WEST HARTFORD, Conn.
He is short, clumsy and mentally impaired, with thick glasses and hearing aids in both ears, given to telling the same stale jokes over and over. His nickname was Mr. Magoo. He once was a dishwasher. He’s now a convict serving a life term for rape and murder.
They are people who befriended him without knowing him: advocates for the disabled, lawyers, writers, a detective, nurses, business people, psychologists, teachers, perhaps 100 in all at different times, a core group of perhaps 25. For years, many of them met every other Wednesday at the Burger King in Wethersfield near here to plot strategy.
They have long since abandoned the Burger King. Some of them have died. But 15 years later, the Friends of Richard Lapointe have not abandoned Mr. Lapointe, who was convicted of crimes they say he could not have committed.
After years of legal setbacks, Mr. Lapointe has a hearing beginning Monday in Superior Court in the Tolland Judicial District seeking a new trial on grounds of ineffective counsel and suppressed evidence. Two remarkable stories will play out. The first is an uphill legal one that reflects the enormous hurdles facing any convict lacking the game-over DNA evidence that has freed more than 200 inmates in recent years. The second is a human one, how the Friends of Richard Lapointe have kept the faith all these years, sticking by a humble dishwasher like family when he was poised to disappear forever.
“These are people responding with absolutely pure hearts, who have put their money where their mouth is, their time where their mouth is, for someone they didn’t even know,” said Kate Germond, a lawyer with Centurion Ministries, which has had enormous success in freeing wrongfully convicted prisoners and is defending Mr. Lapointe. “They’re heroes. They really are.”
The case began on March 8, 1987, when Bernice Martin, 88, of Manchester, was raped, stabbed 11 times and strangled, and her apartment set on fire. She was the grandmother of Mr. Lapointe’s wife and someone with whom he regularly watched Red Sox and Celtics games.
For two years, the case went unsolved. On July 4, 1989, Mr. Lapointe, then 43, was preparing for a picnic with his wife and 9-year-old son. The police called and asked him to come down to talk about the case. He’d be back in time for the picnic, they said. When he arrived he was confronted with a bewildering display of exhibits and evidence, much of it bogus, purporting to prove he was the killer.
He was interrogated for nine hours, until 1:30 in the morning. No recording was made. During that time he signed three inconsistent confessions. He later said he signed them so he could go to the bathroom or leave. The first said he was responsible for the death but it was an accident, and his mind went blank. The second said if the evidence showed he did it, he did it, but “I don’t remember being there.” The third had details of the crime, some consistent with known facts, some not. At a 1992 trial, he was found guilty of capital felony murder and eight other charges. That should have been the end of it.

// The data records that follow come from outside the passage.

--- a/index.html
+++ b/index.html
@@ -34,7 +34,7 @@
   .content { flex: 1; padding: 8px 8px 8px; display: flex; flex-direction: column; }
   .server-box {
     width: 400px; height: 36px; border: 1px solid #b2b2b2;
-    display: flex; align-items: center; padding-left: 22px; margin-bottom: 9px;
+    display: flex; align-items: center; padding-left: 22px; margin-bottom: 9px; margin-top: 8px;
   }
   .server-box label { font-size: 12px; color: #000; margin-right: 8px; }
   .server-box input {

But one of those attending the trial was Robert Perske, a writer with a special interest in cases involving people with mental disabilities. He watched in horror, convinced that Mr. Lapointe was being railroaded on the basis of coerced confessions. He sent an alert to some friends, who attended the trial, too. When it ended, they raised money for appeals, visited Mr. Lapointe in prison, hired lawyers, generated publicity, organized a forum on wrongful convictions.
They say the case is preposterous, that Mr. Lapointe, a victim of numerous mental and physical infirmities, was not capable of such conduct. They say to commit a crime of astounding brutality, Mr. Lapointe, who had no history of violence of any kind, would have decided to sneak out in a 45-minute interval while his wife and son were upstairs. He would have taken a short walk to Mrs. Martin’s apartment, raped her, stabbed her, strangled her with a ligature that required far more dexterity than he had ever shown and set the place on fire.

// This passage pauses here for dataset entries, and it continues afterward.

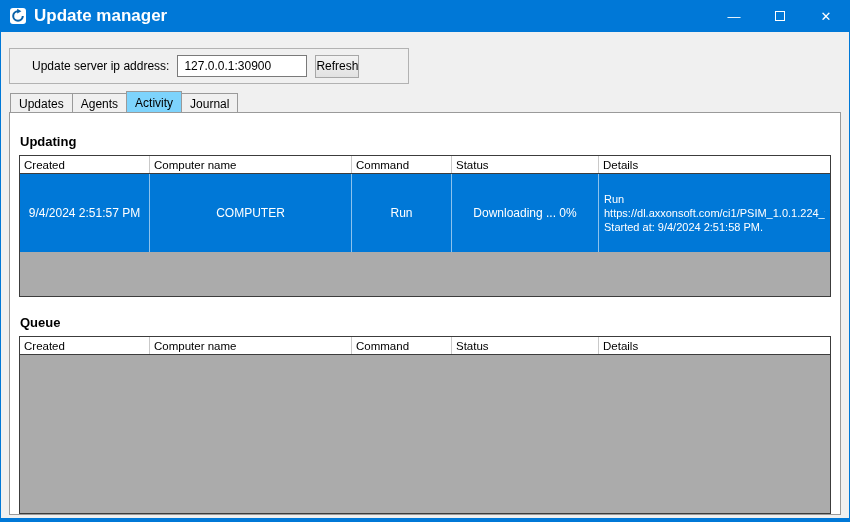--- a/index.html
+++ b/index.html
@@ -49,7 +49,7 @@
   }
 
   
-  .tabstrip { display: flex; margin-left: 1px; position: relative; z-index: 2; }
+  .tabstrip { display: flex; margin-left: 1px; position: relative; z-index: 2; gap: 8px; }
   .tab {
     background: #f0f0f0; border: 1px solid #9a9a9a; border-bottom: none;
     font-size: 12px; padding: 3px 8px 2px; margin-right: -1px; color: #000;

And then, with no one seeing him come or go, he would have returned home, with no wounds, no blood, no smell of smoke, in time to calmly watch a National Geographic special with his family.
“He didn’t do it, he wouldn’t do it, he couldn’t do it,” said Irv Hargrave, a retired business executive who is one of the supporters.
The jury disagreed. Michael O’Hare, the assistant state attorney supervising the case, said the confessions, a semen sample found at the crime scene consistent with Mr. Lapointe’s blood type and statements he made the night of the murder (which the state contends reflected knowledge of the crime not available at the time) provided ample evidence, and that Mr. Lapointe received excellent counsel. Because of the heat from the fire, no identifiable DNA was recovered.
“I’m sure they’re well-meaning,” he said of Mr. Lapointe’s supporters. “But I don’t believe their beliefs are supported by the evidence, which shows he is guilty and was properly convicted.”
The legal obstacles facing his primary lawyer, Paul Casteleiro, in seeking a new trial are daunting. His supporters could be excused if the whole thing is feeling Sisyphean or worse.
It’s been a long, long road without much to show for it, but some of them met this week to discuss the case and plan what they’ll do if he’s released. Mr. Lapointe still talks about the lobster dinner he ate once at Red Lobster. They’d like to get him a second one.